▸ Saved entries
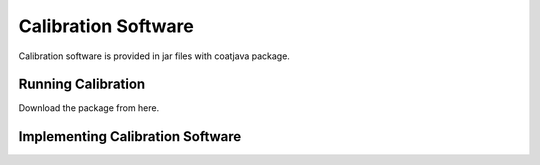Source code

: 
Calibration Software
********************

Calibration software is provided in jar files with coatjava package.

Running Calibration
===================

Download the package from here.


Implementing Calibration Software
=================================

▸ The task
Quote all the lines above exactly as given. Do not include the pictures.

▸ Result of this exercise
Source code

: 
Calibration Software
********************

Calibration software is provided in jar files with coatjava package.

Running Calibration
===================

Download the package from here.


Implementing Calibration Software
=================================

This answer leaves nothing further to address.